Sarkozy et Hollande en campagne : Arnaques, frime et beaux cyniques !
lundi 5 mars 2012
Sarkozy et Hollande se sont lancés cette quinzaine à la reconquête de l’électorat ouvrier. Pas facile !
Sarkozy : bluff, bluff et re-bluff…
Bluff à SeaFrance où Sarkozy promettait aux salariés reconversion à la SNCF à des postes inacceptables. Bluff à Lejaby, repris par l’ami Arnault, qui laisse sur le carreau 350 des 500 salariés. Bluff à Pétroplus où Sarkozy annonce avoir fait signer à Shell un contrat pour le redémarrage du site, alors que les syndicats révèlent que Shell n’a toujours pas versé sa part et que 20 millions manquent toujours. Bluff à ArcelorMittal Florange, où comme à Pétroplus, Sarkozy a promis une somme de 150 millions d’euros sur les fonds publics pour… octobre Après les élections ! D’autant que le PDG du groupe, Lakshmi Mittal, explique que le redémarrage au second semestre de 2012 n’aurait lieu qu’en cas de reprise économique. Bref, un « foutage de gueule » en règle, comme n’hésite pas à le dire un syndicaliste du site.
Chez Hollande, pas moins de « foutage de gueule »
Pour rivaliser, le candidat socialiste a sorti son projet de loi pour « obliger » les groupes à céder les sites rentables qu’ils entendent fermer… si repreneur il y a. Tu parles d’une contrainte ! Et s’il n’y a pas de repreneur ? Ou si ce dernier ne reprend qu’une partie du personnel laissant au repreneur suivant le soin de tailler encore les effectifs et de se servir sur la bête, comme c’est le cas la plupart du temps ?

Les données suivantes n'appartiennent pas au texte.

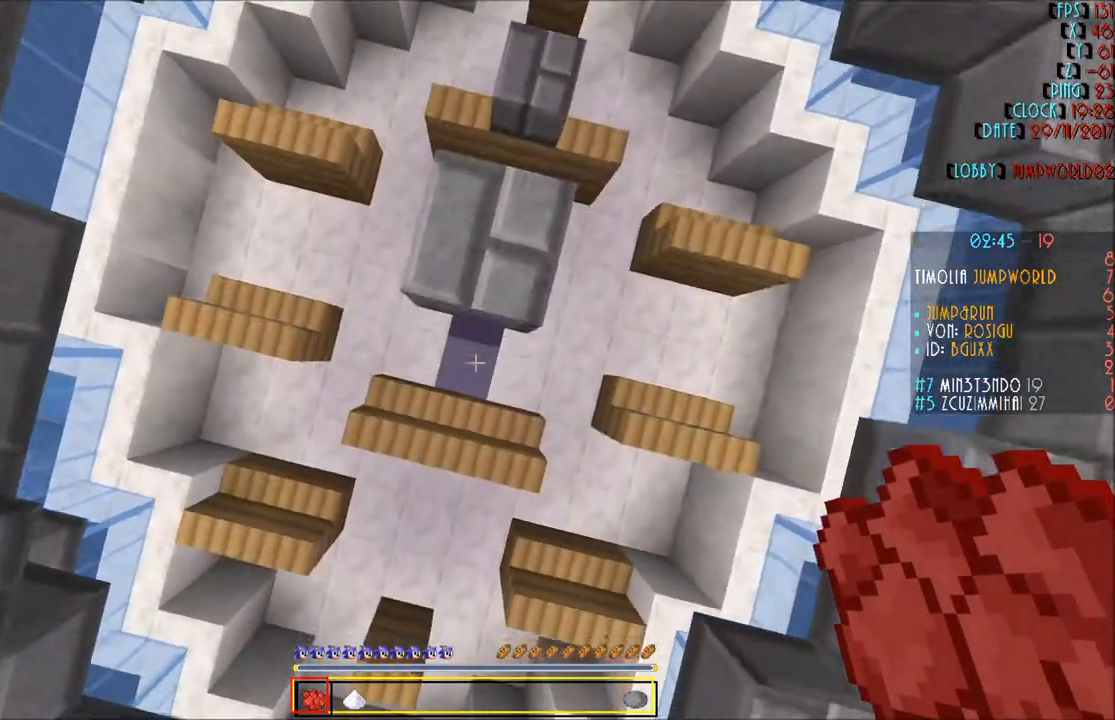
{"keys": ["w"], "mouse": [], "events": [[34, "s", "up"], [134, "w", "down"]]}
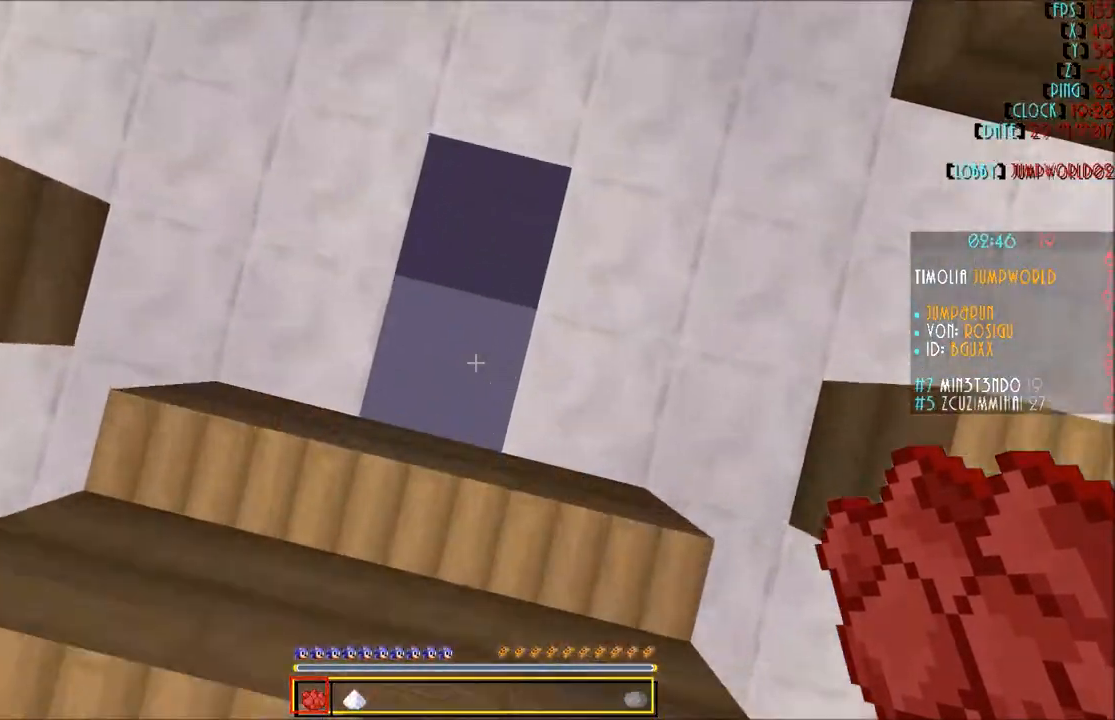
{"keys": [], "mouse": [], "events": [[33, "w", "up"], [233, "s", "down"], [334, "s", "up"]]}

Là-dessus, voulant amuser le peuple, le même François Hollande propose de créer une nouvelle tranche d’imposition au taux de 75 % sur les « revenus » de plus d’un million d’euros par an. D’abord, pas de panique : seuls le premier euro au-dessus du million et les suivants seront taxés à 75 %, tous ceux en-dessous ne le seraient qu’à 45 % comme le préconise déjà le candidat socialiste (moins que les 48 % sous Raffarin, et les 60 % du temps de Giscard !). C’est cela la division en « tranches ». Ensuite, il ne faut pas confondre « patrimoine », c’est-à-dire la richesse accumulée au fil du temps et son supplément réalisé chaque année, appelé « revenu », et qui, seul, leur serait taxé. Pour ne donner qu’un exemple : en France, en 2010, les 10 % des ménages les plus riches détenaient 24 % des « revenus », mais 48 % du patrimoine total ; les 50 % les moins riches devant se contenter de 7 % du patrimoine total. Pas de quoi fouetter un riche donc, ni atténuer les inégalités.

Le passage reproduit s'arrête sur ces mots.